[WORK INSTRUCTIONS]: Look below for lines that hold the string "concurrent" and copy each one.

======== DATA PROVIDED

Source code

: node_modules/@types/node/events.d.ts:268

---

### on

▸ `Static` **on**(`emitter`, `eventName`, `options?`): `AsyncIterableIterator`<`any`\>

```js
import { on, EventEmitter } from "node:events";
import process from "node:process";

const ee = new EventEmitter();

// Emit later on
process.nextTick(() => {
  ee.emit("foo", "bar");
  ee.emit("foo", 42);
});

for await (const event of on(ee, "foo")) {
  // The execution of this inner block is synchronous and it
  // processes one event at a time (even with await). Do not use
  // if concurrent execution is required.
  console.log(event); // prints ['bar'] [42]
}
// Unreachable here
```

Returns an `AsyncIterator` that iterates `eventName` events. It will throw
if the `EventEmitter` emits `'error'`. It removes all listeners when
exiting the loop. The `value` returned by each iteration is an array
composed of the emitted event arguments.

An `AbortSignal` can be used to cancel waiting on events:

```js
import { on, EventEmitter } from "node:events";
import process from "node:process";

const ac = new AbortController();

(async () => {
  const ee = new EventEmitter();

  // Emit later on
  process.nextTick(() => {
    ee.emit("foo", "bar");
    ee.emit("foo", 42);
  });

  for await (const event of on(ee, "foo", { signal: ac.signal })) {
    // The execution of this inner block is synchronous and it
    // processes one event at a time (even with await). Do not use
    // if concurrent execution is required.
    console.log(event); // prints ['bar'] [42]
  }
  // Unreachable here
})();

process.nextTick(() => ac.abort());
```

================
======== DATA PROVIDED

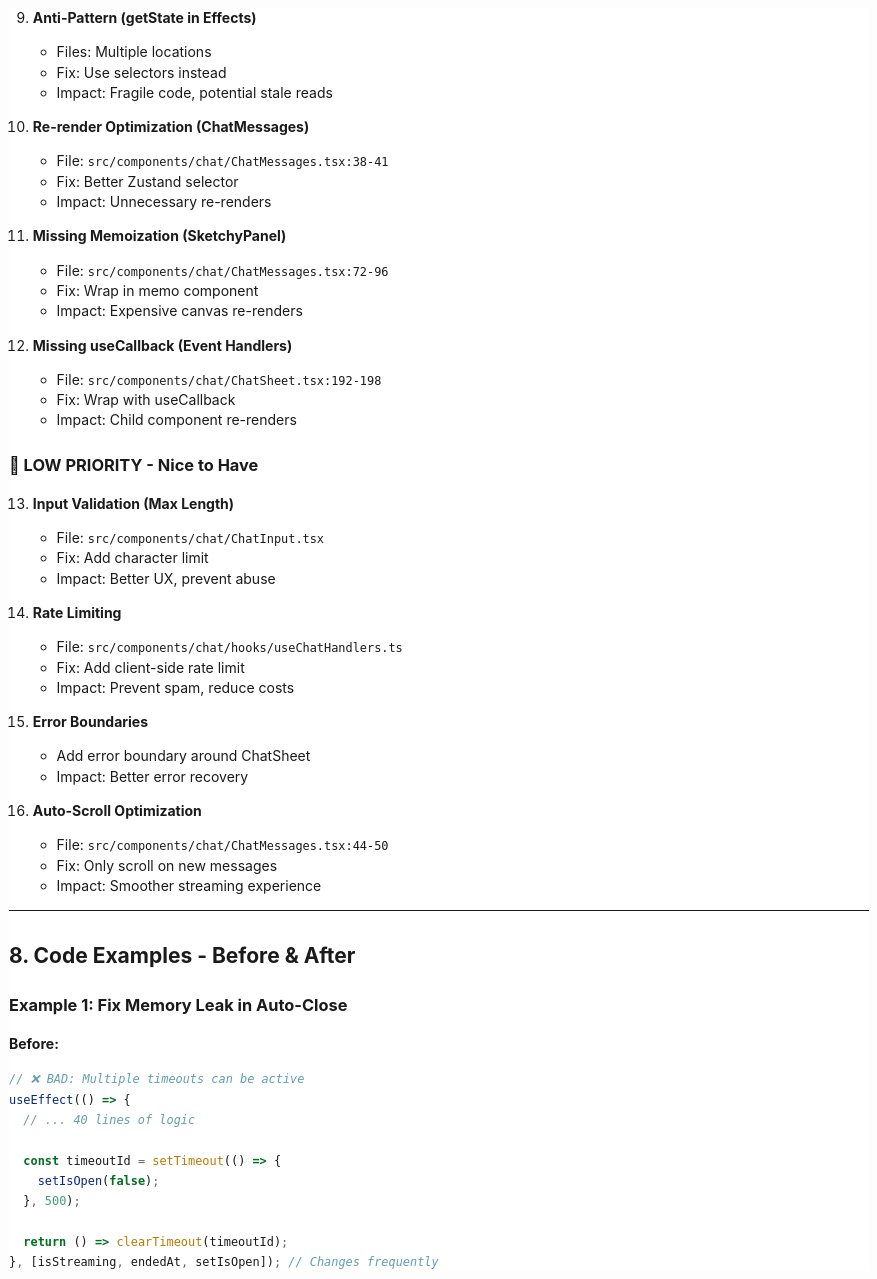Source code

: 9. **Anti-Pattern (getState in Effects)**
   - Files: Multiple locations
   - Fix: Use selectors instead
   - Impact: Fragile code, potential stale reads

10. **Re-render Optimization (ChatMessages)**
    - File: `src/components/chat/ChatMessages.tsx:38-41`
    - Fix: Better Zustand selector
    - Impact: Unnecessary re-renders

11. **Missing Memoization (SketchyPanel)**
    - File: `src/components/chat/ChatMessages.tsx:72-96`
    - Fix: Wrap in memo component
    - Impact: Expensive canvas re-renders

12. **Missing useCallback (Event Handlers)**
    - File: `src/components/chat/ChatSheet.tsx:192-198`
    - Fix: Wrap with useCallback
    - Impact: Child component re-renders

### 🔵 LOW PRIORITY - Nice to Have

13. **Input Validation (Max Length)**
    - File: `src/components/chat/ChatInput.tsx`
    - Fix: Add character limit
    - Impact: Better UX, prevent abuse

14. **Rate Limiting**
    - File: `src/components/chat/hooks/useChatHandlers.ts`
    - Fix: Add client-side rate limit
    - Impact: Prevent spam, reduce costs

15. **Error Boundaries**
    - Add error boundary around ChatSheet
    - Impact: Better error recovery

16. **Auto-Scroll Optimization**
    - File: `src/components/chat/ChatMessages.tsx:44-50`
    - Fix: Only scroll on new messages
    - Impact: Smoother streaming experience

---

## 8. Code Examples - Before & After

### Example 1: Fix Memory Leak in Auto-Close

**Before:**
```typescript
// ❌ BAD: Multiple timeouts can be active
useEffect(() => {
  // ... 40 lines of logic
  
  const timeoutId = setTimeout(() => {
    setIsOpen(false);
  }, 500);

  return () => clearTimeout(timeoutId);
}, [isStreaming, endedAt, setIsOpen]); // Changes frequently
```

================
======== DATA PROVIDED

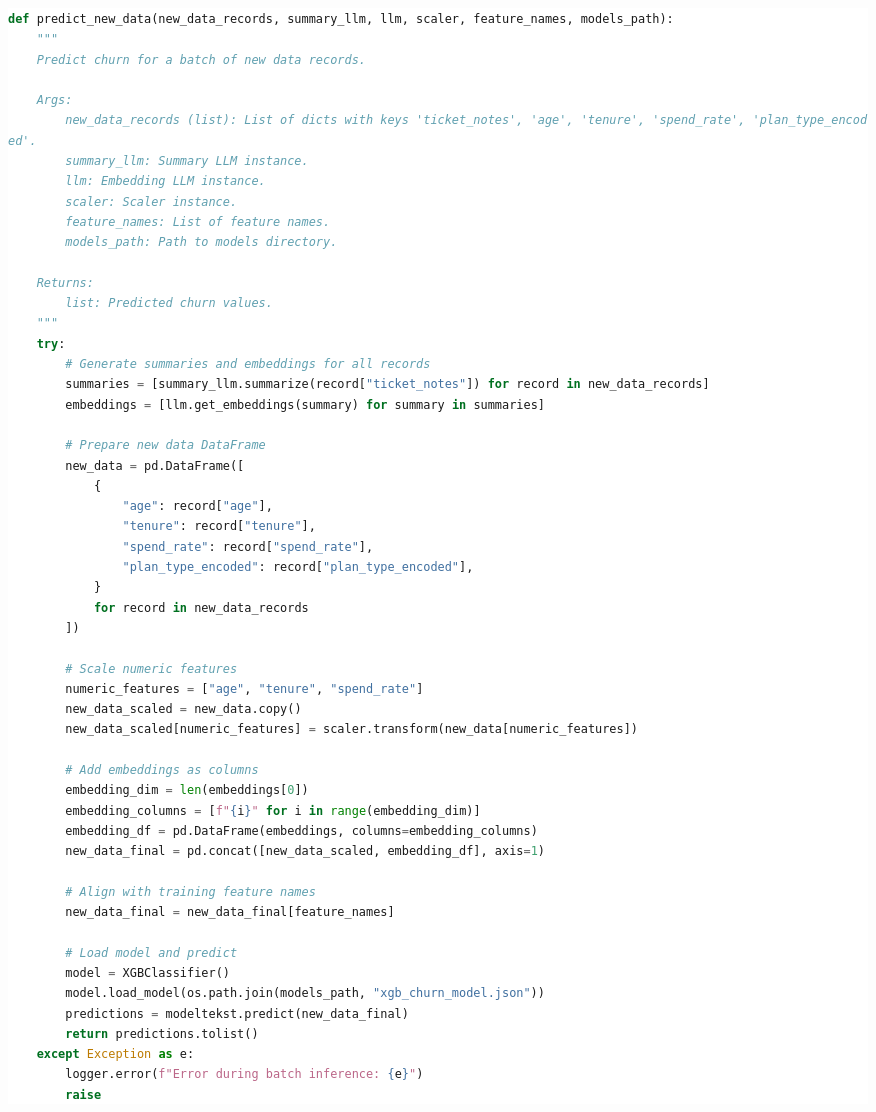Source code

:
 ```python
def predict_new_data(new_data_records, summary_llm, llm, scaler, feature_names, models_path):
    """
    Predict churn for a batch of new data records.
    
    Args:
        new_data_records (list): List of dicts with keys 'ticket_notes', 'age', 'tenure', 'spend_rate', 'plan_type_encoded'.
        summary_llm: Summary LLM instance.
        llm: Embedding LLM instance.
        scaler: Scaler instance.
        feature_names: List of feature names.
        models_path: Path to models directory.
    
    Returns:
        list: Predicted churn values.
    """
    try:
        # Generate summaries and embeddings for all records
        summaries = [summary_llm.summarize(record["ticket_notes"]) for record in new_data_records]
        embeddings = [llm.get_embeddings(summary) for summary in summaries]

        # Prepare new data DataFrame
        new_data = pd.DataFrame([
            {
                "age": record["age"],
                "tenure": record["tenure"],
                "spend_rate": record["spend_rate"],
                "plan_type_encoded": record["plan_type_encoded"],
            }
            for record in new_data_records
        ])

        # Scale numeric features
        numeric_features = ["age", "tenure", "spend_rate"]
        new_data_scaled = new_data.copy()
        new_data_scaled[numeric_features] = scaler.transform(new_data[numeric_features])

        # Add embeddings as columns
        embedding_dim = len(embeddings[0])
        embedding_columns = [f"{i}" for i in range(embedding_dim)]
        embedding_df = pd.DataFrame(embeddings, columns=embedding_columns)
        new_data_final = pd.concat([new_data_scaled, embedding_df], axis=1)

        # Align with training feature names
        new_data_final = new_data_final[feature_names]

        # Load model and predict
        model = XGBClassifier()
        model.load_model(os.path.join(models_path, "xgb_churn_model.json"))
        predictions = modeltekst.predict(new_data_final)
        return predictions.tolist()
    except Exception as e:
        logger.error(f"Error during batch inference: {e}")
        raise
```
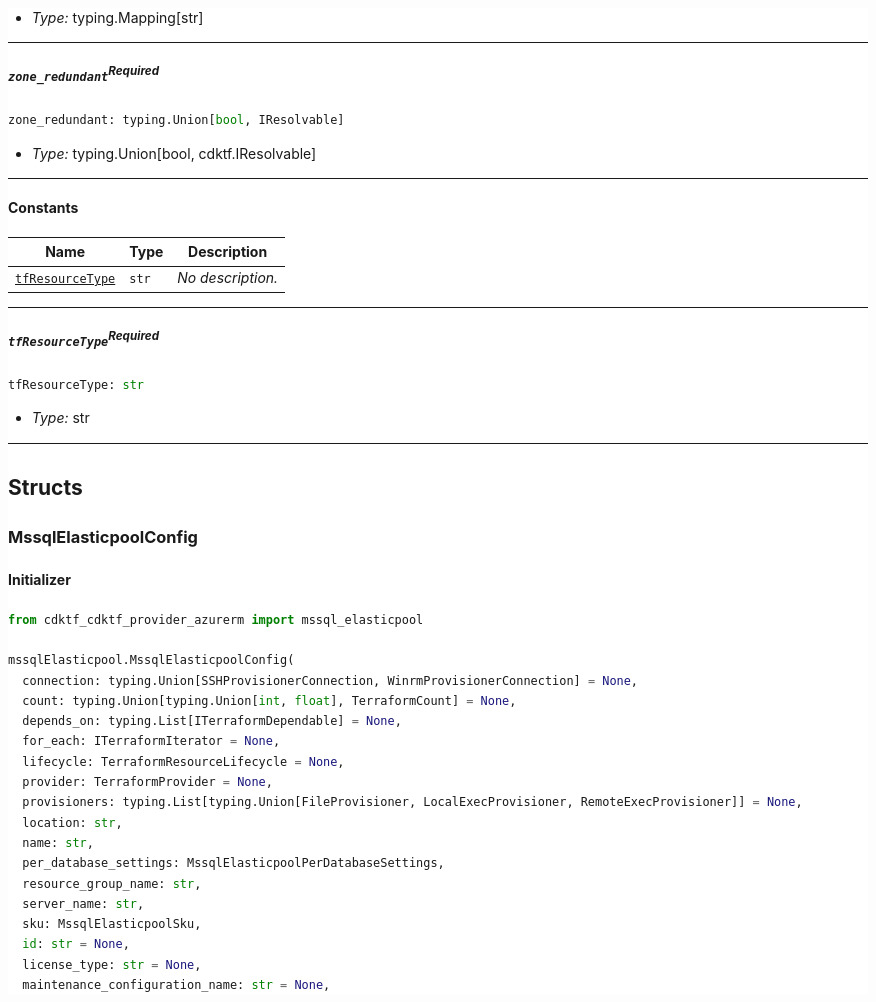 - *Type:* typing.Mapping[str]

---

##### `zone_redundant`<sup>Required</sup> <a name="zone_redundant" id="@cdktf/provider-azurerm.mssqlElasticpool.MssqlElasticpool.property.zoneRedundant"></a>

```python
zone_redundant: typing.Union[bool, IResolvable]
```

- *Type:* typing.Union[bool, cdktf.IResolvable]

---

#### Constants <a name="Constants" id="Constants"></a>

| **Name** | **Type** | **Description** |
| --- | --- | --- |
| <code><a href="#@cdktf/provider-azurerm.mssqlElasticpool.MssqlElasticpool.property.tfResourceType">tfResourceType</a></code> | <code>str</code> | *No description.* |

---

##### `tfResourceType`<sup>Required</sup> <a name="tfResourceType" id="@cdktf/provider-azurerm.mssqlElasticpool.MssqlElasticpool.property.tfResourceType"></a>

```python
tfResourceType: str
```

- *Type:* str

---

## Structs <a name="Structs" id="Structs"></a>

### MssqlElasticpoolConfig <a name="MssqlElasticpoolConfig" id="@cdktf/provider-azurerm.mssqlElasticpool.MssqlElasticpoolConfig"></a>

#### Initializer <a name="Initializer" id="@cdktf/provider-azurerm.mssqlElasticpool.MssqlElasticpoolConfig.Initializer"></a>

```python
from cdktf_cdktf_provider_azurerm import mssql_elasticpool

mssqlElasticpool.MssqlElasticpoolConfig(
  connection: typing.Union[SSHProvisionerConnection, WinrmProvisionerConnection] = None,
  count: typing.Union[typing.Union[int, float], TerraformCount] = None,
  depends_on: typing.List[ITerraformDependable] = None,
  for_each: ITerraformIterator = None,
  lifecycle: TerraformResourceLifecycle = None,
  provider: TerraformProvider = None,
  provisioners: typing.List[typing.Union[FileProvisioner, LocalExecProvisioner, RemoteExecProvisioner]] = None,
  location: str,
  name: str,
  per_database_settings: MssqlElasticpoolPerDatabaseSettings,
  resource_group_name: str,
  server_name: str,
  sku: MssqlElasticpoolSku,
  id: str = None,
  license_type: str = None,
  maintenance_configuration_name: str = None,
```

================

[YOUR SOLUTION]:
  // if concurrent execution is required.
    // if concurrent execution is required.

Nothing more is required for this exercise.